Allergan has acquired the Wayne State University spinout, backed by Santen Pharmaceutical and Nerveda, for an upfront payment of $60m with potential milestone payments in future.

RetroSense Therapeutics, a biotechnology spinout of Wayne State University backed by diagnostics company Nerveda, was acquired yesterday by pharmaceutical firm Allergan in an all-cash transaction of $60m.

Allergan may further commit regulatory and commercialisation milestone payments for RetroSense’s lead candidate, RST-001, a gene therapy targeting degenerative eye disease retinitis pigmentosa. The size of those potential investments has not been disclosed.

Founded in 2009, RetroSense is working on gene therapies to restore vision in patients suffering from blindness. The company exploits an approach known as optogenetics, which creates light sensitivity in cells that did not previously have any.

The spinout launched a phase 1/2a clinical trial in March 2016 and applied the treatment to patients through to last month.

The technology is based on research conducted at Wayne State and Massachusetts General Hospital that was led by Zhuo-Hua Pan, professor at the university’s medical school. Pan and his team also collaborated with researchers at Salus University.

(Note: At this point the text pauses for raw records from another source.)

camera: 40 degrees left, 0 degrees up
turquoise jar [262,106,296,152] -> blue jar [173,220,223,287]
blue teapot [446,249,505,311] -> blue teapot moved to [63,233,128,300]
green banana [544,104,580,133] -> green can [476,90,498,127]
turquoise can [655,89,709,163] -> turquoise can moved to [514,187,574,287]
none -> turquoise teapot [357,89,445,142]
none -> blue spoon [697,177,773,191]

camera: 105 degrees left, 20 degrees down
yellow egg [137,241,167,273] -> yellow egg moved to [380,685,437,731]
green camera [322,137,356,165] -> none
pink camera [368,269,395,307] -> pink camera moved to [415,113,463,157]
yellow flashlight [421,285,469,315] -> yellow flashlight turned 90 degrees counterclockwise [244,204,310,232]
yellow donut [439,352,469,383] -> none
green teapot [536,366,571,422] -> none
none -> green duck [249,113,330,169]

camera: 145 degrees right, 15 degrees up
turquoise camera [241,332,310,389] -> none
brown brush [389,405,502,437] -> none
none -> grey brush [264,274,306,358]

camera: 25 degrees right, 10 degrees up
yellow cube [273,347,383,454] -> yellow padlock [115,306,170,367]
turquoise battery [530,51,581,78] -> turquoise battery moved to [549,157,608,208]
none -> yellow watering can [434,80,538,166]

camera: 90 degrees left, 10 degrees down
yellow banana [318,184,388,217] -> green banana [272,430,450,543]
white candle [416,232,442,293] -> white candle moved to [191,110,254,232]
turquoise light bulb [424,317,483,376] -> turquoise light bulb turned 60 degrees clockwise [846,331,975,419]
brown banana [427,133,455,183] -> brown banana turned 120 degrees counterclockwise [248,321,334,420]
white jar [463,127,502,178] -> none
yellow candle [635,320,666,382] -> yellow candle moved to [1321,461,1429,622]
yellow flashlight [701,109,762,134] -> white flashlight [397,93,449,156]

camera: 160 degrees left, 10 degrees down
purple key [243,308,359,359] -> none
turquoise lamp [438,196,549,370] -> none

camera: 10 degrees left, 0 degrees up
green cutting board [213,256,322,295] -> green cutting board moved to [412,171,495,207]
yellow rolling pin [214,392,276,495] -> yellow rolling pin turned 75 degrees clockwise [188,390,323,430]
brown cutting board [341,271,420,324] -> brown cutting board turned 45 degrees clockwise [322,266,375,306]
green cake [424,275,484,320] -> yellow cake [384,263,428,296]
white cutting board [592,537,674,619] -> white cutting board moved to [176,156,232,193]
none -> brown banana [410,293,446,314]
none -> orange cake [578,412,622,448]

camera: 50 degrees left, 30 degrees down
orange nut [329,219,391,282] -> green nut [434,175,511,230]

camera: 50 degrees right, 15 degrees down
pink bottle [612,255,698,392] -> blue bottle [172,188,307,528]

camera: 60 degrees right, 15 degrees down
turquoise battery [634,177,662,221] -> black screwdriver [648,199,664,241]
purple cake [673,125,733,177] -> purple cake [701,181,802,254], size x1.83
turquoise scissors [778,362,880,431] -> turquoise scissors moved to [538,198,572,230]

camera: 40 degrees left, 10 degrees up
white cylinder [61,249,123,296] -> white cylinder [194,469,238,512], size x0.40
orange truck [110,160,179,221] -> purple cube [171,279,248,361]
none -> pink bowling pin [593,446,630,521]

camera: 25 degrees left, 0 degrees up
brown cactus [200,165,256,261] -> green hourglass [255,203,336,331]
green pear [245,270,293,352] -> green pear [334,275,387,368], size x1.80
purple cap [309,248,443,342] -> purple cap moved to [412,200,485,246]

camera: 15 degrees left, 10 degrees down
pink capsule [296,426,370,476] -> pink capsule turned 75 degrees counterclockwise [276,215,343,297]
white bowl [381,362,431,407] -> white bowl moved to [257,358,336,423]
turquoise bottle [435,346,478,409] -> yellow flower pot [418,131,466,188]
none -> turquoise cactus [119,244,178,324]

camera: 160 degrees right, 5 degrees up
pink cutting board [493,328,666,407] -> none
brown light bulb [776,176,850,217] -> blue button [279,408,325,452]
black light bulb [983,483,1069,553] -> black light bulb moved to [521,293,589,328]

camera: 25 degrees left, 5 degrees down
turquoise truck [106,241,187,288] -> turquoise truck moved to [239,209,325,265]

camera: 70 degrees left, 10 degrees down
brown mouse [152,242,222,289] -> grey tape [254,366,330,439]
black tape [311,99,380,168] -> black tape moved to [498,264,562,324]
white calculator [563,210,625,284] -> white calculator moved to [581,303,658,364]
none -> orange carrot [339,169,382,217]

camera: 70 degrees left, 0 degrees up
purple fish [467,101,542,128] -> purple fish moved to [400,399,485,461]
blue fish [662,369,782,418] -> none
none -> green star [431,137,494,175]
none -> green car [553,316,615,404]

In November 2015, RetroSense obtained $6m in a series B round that was backed by pharmaceutical firm Santen Pharmaceutical, BlueWater Angels, RBV Capital and ExSight Capital.

Nerveda, BlueWater, SDL Ventures, Tech Coast Angels, and public-private partnership Michigan Economic Development Corporation supported a $6m series A round in January 2015.

Unnamed investors provided $75,000 in seed funding in 2011, according to a securities filing.

Brent Saunders, chief executive and president of Allergan, said: “The acquisition of RetroSense and its RST-001 program builds on Allergan’s deep commitment to eye care, and our focus on investing in game-changing innovation for retinal conditions, including retinitis pigmentosa, where patients desperately need treatment options.”